A graduate of the writing for children and young adults program at Vermont College of Fine Arts, Leader now teaches playwriting for middle and high schoolers via Actors Theatre of Louisville. Leader, whose first play was produced while she was still in high school, said writing novels for middle schoolers was a surprisingly natural switch.
“The conversations are what drive it,” she said. “In novels for adult readers, there's more internal reflection and description. As a playwright, you're not doing so much of that. (Tween fiction) felt like a parallel art form, one in which the conversations are the action.”
Wait, no vampires?
The American Booksellers Association recently included “Nice and Mean” on its 2010 Children's IndieNext List of recommended books, which is distributed to independent booksellers across the nation. If you're out of braces, “Nice and Mean” might not make your summer reading list, but for the coveted tween set, books that focus more on the social lives of their peers than on historical fiction or family stories are increasingly relevant.

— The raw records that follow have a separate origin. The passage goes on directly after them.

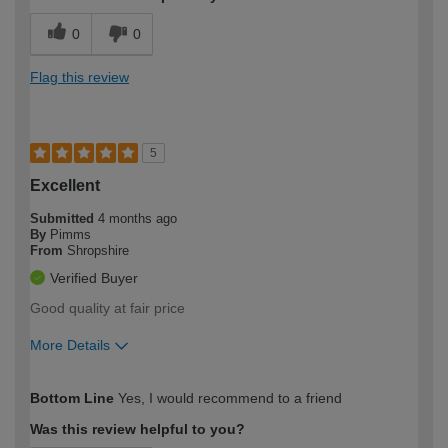
0
0
Flag this review
5
Excellent
Submitted
4 months ago
By
Pimms
From
Shropshire
Verified Buyer
Good quality at fair price
More Details
How would you describe your DIY
Moderate DIYer
Bottom Line
Yes, I would recommend to a friend
expertise?
Was this review helpful to you?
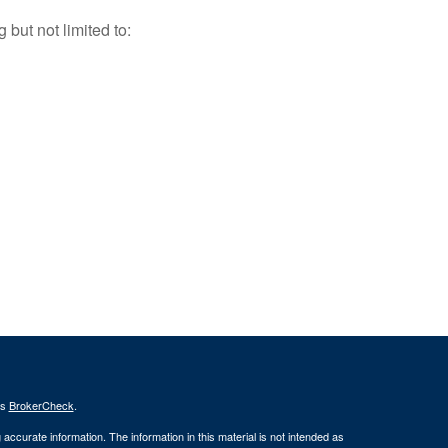
but not limited to:
's
BrokerCheck
.
ccurate information. The information in this material is not intended as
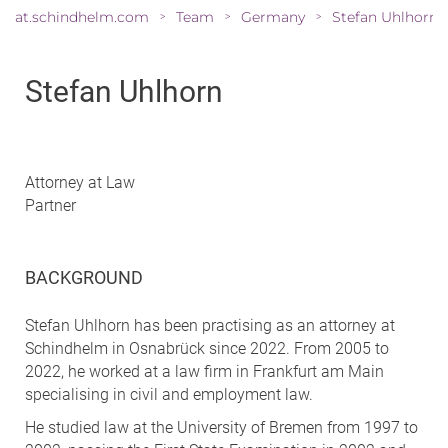
at.schindhelm.com
Team
Germany
Stefan Uhlhorn
>
>
>
Stefan Uhlhorn
Attorney at Law
Partner
BACKGROUND
Stefan Uhlhorn has been practising as an attorney at
Schindhelm in Osnabrück since 2022. From 2005 to
2022, he worked at a law firm in Frankfurt am Main
specialising in civil and employment law.
He studied law at the University of Bremen from 1997 to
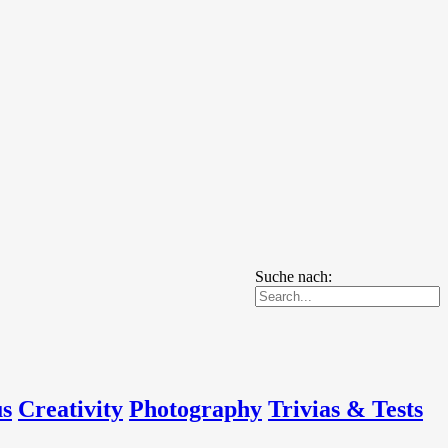
Suche nach:
us
Creativity
Photography
Trivias & Tests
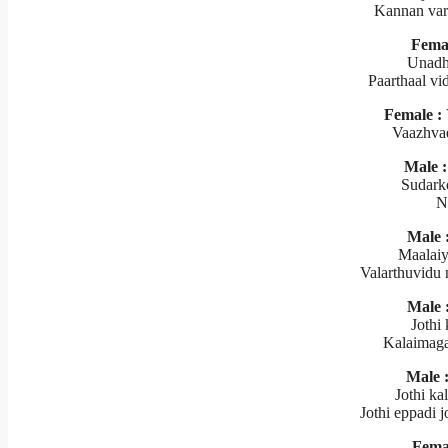
Kannan var
Femal
Unadh
Paarthaal vi
Female :
Vaazhva
Male :
Sudark
N
Male 
Maalaiy
Valarthuvidu 
Male 
Jothi 
Kalaimaga
Male 
Jothi ka
Jothi eppadi 
Fema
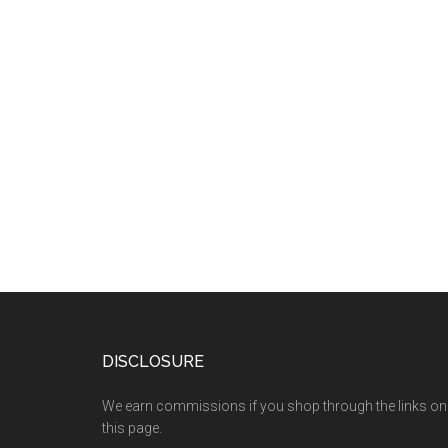
DISCLOSURE
We earn commissions if you shop through the links on
this page.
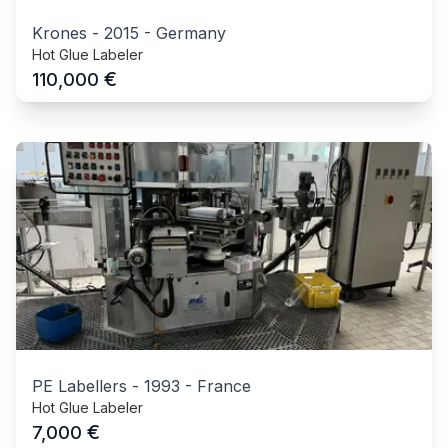
Krones
-
2015
-
Germany
Hot Glue Labeler
€
110,000
PE Labellers
-
1993
-
France
Hot Glue Labeler
€
7,000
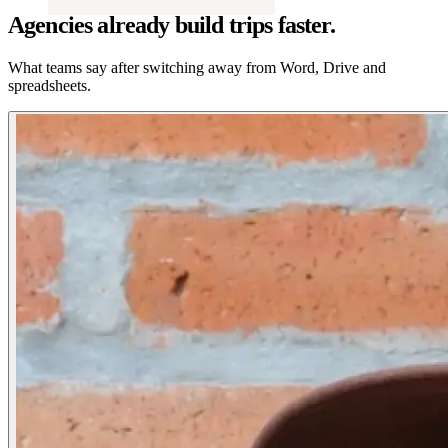
Agencies already build trips faster.
What teams say after switching away from Word, Drive and
spreadsheets.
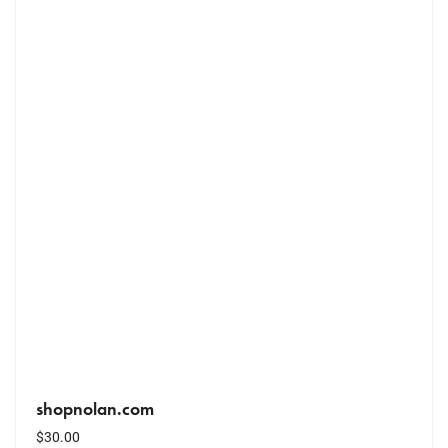
shopnolan.com
$
30.00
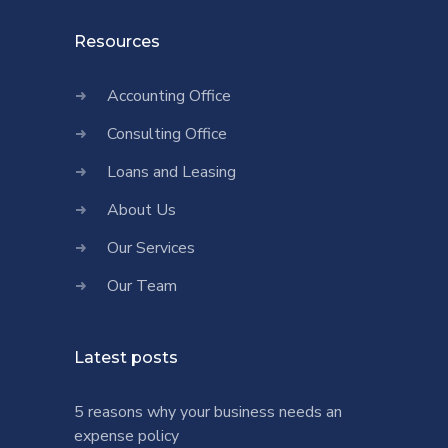
Resources
Accounting Office
Consulting Office
Loans and Leasing
About Us
Our Services
Our Team
Latest posts
5 reasons why your business needs an
expense policy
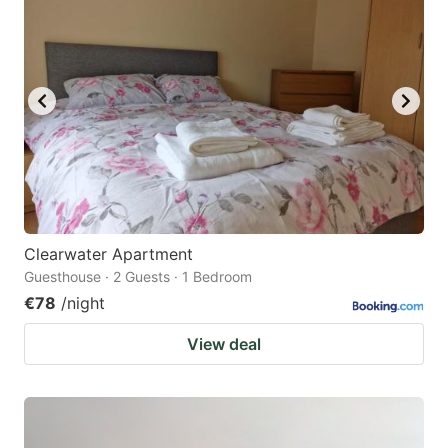
Clearwater Apartment
Guesthouse · 2 Guests · 1 Bedroom
€78
/night
View deal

“It's more a book about kids and their peers, not about their parents,” Leader said. “I don't think parents figure prominently or subtly in a tween's or a teenager's emotional landscape. On the peer level, they're constantly renegotiating things, forming new identities and learning new skills. They're not only thinking about their friends, they're thinking, what do people think about my friendships? Do they make me look good or bad? It's this bird's-eye view of the world, and they're seeing everyone in their class and their place in it.”
Leader pinpoints her readers as a little younger than the protagonists, with fourth-, fifth- and sixth-graders being the main audience.
With the explosion of titles like “Gossip Girl” and genre fiction like “Twilight” aimed at tweens, it seems almost quaint to come across new work that doesn't include an undead boyfriend or a suite at the Four Seasons. But when Leader started writing “Nice and Mean” in 2004, she didn't know what was on the horizon. Adding a werewolf sidekick might have put “Nice and Mean” on the cutting edge, but Leader wanted to stay true to her original vision.
“Following trends can backfire, and sometimes it shows,” she said.
Nor did she set out to change the world in which these girls would live. Even when the story is resolved, there's no evidence that Marina and Sachi will overcome their personal differences and social ranks to become best friends.
“I wasn't trying to make it a manual for girl empowerment,” Leader said. “I really wanted to write something that felt real. The characters aren't going to start integrating their lunch tables in the end. That just wouldn't happen.”